(Transcribed page contents)
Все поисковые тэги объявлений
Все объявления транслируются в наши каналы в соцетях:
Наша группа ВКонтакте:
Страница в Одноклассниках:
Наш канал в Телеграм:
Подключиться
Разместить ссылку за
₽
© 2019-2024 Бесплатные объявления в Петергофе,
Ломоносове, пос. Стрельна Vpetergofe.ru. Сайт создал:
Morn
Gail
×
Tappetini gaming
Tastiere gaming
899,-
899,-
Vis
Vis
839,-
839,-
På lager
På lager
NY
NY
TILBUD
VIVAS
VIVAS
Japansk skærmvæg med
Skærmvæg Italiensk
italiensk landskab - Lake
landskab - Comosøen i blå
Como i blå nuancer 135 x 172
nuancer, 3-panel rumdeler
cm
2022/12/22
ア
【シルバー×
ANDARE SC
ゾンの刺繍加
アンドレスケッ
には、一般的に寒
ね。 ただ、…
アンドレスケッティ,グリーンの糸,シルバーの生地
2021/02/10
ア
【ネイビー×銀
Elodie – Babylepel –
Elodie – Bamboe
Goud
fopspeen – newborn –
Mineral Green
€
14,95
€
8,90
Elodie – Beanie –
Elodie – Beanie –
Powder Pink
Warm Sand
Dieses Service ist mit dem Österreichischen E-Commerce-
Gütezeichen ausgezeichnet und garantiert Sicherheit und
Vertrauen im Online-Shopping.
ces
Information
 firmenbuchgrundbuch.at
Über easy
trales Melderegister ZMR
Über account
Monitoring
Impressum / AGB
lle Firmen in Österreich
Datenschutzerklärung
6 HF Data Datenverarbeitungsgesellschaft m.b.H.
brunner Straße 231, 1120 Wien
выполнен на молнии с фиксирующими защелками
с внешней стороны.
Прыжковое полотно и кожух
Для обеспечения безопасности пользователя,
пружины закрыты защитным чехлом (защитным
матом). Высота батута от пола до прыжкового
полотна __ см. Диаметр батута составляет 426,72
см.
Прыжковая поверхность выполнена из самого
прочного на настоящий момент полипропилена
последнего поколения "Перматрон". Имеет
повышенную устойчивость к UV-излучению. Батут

◆ **TO-DO ITEM**:
Copy out, from the data above, each line where the string "Elodie" is present.

◆ **RESPONSE TO THIS EXERCISE**:
Elodie – Babylepel –
Elodie – Bamboe
Elodie – Beanie –
Elodie – Beanie –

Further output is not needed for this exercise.